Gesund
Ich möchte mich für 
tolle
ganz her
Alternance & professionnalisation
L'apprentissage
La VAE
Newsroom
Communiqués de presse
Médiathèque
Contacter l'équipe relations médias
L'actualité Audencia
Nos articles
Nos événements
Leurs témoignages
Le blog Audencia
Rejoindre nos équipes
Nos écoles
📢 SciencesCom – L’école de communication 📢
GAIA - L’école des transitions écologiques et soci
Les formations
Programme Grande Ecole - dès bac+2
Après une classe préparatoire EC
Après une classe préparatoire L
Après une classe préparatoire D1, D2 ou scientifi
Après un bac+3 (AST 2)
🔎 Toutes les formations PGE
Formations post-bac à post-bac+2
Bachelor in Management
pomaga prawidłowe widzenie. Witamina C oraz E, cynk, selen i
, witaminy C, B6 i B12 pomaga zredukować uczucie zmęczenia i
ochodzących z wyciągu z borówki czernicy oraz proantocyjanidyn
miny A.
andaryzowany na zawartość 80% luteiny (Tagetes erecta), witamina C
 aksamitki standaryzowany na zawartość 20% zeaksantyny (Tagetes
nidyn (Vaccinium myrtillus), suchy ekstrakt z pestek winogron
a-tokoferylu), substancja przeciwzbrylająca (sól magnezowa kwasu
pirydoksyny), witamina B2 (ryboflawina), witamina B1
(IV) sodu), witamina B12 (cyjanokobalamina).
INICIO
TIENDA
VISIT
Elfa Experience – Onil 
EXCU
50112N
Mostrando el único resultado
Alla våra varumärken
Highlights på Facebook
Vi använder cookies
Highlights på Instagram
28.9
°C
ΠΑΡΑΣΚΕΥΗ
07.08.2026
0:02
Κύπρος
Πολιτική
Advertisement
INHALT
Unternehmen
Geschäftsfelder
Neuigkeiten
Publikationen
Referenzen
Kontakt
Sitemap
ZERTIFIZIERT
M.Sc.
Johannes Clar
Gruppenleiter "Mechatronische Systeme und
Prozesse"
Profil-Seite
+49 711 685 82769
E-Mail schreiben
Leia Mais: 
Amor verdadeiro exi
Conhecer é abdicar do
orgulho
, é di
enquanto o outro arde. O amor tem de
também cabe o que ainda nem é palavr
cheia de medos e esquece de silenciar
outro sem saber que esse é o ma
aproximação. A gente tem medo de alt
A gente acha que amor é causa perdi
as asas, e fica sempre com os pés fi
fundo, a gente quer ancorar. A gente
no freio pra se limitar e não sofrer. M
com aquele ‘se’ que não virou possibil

* * * * * * *

Your task is to reproduce exactly the lines from the one with "Advertisement" through the end of the listing. Both ends belong in the answer.

Advertisement
INHALT
Unternehmen
Geschäftsfelder
Neuigkeiten
Publikationen
Referenzen
Kontakt
Sitemap
ZERTIFIZIERT
M.Sc.
Johannes Clar
Gruppenleiter "Mechatronische Systeme und
Prozesse"
Profil-Seite
+49 711 685 82769
E-Mail schreiben
Leia Mais: 
Amor verdadeiro exi
Conhecer é abdicar do
orgulho
, é di
enquanto o outro arde. O amor tem de
também cabe o que ainda nem é palavr
cheia de medos e esquece de silenciar
outro sem saber que esse é o ma
aproximação. A gente tem medo de alt
A gente acha que amor é causa perdi
as asas, e fica sempre com os pés fi
fundo, a gente quer ancorar. A gente
no freio pra se limitar e não sofrer. M
com aquele ‘se’ que não virou possibil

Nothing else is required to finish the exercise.